→ **Your instructions**: Reproduce every text line in the listing below verbatim, in its original order. Omit the pictures from your output.

→ **Data in this exercise**:
::::

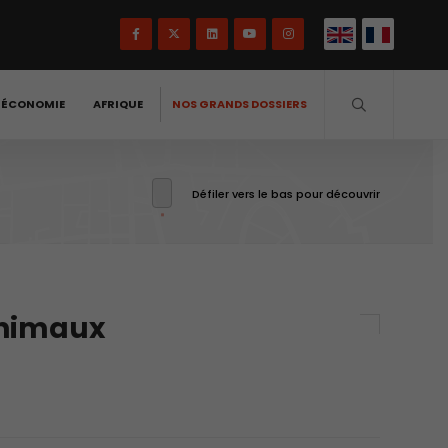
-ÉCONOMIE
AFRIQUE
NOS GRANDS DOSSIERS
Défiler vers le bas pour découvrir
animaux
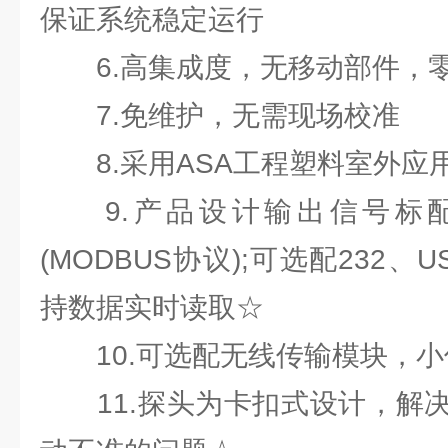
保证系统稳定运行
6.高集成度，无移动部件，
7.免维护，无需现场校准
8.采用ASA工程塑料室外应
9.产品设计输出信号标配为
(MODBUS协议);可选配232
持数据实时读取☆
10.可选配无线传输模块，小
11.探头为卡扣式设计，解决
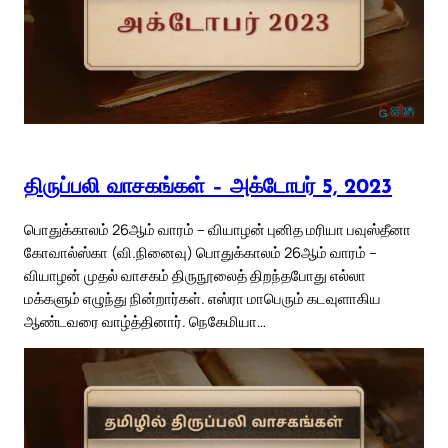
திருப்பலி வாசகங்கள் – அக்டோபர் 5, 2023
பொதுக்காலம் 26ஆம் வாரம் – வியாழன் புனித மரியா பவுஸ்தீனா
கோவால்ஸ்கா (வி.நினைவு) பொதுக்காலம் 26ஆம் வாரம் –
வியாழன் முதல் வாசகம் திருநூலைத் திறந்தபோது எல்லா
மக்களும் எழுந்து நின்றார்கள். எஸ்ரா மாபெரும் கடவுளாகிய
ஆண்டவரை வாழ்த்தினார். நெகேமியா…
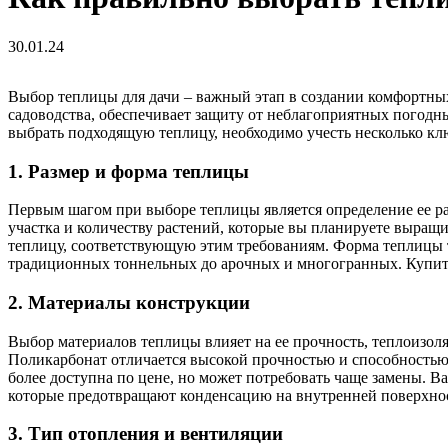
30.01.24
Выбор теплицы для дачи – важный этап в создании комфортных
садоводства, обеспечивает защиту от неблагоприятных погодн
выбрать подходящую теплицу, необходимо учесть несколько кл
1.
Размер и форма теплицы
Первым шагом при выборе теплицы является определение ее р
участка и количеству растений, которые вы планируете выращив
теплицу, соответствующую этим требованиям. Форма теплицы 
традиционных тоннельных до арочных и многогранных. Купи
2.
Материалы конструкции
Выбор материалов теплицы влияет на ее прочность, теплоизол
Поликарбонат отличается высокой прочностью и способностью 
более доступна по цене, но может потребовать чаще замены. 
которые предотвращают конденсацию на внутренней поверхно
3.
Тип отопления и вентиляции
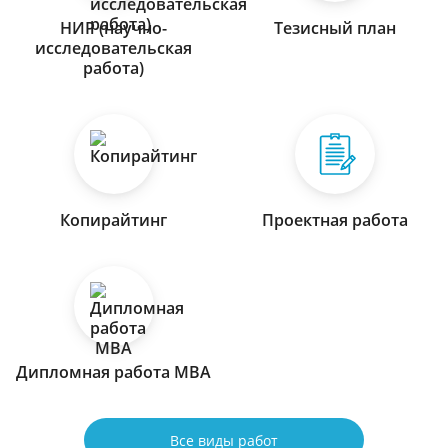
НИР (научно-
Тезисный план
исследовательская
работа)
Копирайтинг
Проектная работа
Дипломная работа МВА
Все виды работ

::::

→ **Problem solution**:
-ÉCONOMIE
AFRIQUE
NOS GRANDS DOSSIERS
Défiler vers le bas pour découvrir
animaux
保证系统稳定运行
6.高集成度，无移动部件，
7.免维护，无需现场校准
8.采用ASA工程塑料室外应
9.产品设计输出信号标配为
(MODBUS协议);可选配232
持数据实时读取☆
10.可选配无线传输模块，小
11.探头为卡扣式设计，解决
திருப்பலி வாசகங்கள் – அக்டோபர் 5, 2023
பொதுக்காலம் 26ஆம் வாரம் – வியாழன் புனித மரியா பவுஸ்தீனா
கோவால்ஸ்கா (வி.நினைவு) பொதுக்காலம் 26ஆம் வாரம் –
வியாழன் முதல் வாசகம் திருநூலைத் திறந்தபோது எல்லா
மக்களும் எழுந்து நின்றார்கள். எஸ்ரா மாபெரும் கடவுளாகிய
ஆண்டவரை வாழ்த்தினார். நெகேமியா…
30.01.24
Выбор теплицы для дачи – важный этап в создании комфортных
садоводства, обеспечивает защиту от неблагоприятных погодн
выбрать подходящую теплицу, необходимо учесть несколько кл
1.
Размер и форма теплицы
Первым шагом при выборе теплицы является определение ее р
участка и количеству растений, которые вы планируете выращив
теплицу, соответствующую этим требованиям. Форма теплицы 
традиционных тоннельных до арочных и многогранных. Купи
2.
Материалы конструкции
Выбор материалов теплицы влияет на ее прочность, теплоизол
Поликарбонат отличается высокой прочностью и способностью 
более доступна по цене, но может потребовать чаще замены. 
которые предотвращают конденсацию на внутренней поверхно
3.
Тип отопления и вентиляции
НИР (научно-
Тезисный план
исследовательская
работа)
Копирайтинг
Проектная работа
Дипломная работа МВА
Все виды работ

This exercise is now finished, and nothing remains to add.